Data items:

* * *

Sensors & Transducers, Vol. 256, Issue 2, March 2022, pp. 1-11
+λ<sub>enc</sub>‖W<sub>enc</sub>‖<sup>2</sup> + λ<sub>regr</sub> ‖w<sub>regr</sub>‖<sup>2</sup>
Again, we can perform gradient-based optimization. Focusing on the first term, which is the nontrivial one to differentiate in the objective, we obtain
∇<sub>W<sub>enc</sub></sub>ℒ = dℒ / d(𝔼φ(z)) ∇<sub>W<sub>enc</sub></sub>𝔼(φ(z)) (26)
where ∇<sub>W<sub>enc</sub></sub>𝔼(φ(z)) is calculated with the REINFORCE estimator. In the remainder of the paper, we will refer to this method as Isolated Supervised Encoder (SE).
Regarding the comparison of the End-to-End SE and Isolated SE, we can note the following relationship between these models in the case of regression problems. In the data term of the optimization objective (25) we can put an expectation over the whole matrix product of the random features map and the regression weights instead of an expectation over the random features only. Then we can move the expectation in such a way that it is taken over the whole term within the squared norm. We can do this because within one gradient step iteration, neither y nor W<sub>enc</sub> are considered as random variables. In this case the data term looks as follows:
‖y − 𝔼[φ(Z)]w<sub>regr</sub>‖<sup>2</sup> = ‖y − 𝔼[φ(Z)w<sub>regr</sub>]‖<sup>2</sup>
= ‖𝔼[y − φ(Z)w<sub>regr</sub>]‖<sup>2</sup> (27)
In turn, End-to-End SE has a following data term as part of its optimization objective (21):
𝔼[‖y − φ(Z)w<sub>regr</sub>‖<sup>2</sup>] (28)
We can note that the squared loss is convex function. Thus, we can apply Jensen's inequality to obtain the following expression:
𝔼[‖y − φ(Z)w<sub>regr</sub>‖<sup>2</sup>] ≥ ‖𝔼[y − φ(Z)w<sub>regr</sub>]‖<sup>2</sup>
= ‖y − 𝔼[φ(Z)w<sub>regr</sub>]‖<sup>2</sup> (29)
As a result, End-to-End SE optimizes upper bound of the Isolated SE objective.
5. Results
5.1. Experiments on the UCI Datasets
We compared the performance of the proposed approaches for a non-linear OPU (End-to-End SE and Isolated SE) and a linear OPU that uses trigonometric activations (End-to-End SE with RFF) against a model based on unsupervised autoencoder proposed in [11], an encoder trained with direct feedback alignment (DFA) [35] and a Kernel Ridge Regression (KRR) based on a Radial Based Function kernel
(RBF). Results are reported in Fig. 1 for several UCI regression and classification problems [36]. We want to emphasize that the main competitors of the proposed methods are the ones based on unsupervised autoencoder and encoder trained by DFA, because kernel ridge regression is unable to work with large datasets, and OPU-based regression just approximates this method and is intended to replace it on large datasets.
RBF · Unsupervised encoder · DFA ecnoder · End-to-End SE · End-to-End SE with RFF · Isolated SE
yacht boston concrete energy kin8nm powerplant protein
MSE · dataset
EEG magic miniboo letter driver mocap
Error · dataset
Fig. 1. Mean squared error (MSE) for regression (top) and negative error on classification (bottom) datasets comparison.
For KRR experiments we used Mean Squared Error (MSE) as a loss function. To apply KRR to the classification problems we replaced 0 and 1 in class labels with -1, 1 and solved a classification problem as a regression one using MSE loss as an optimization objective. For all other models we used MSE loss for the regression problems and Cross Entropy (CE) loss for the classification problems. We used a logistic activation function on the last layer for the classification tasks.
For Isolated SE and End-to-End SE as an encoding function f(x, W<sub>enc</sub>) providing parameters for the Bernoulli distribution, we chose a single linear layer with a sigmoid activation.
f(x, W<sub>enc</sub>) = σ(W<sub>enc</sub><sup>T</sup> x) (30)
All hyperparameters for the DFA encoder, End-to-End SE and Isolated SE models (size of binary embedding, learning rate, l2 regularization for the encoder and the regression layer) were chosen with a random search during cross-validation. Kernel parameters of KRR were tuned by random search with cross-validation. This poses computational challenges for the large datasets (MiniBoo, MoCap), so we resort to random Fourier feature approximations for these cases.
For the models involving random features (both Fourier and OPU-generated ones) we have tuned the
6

* * *

• **Exercise directions**: After locating the line holding "Error · dataset" above, output exactly that line and every line after it through the line holding "f(x, W<sub>enc</sub>) = σ(W<sub>enc</sub><sup>T</sup>". Include nothing else.

• **Result below**:
Error · dataset
Fig. 1. Mean squared error (MSE) for regression (top) and negative error on classification (bottom) datasets comparison.
For KRR experiments we used Mean Squared Error (MSE) as a loss function. To apply KRR to the classification problems we replaced 0 and 1 in class labels with -1, 1 and solved a classification problem as a regression one using MSE loss as an optimization objective. For all other models we used MSE loss for the regression problems and Cross Entropy (CE) loss for the classification problems. We used a logistic activation function on the last layer for the classification tasks.
For Isolated SE and End-to-End SE as an encoding function f(x, W<sub>enc</sub>) providing parameters for the Bernoulli distribution, we chose a single linear layer with a sigmoid activation.
f(x, W<sub>enc</sub>) = σ(W<sub>enc</sub><sup>T</sup> x) (30)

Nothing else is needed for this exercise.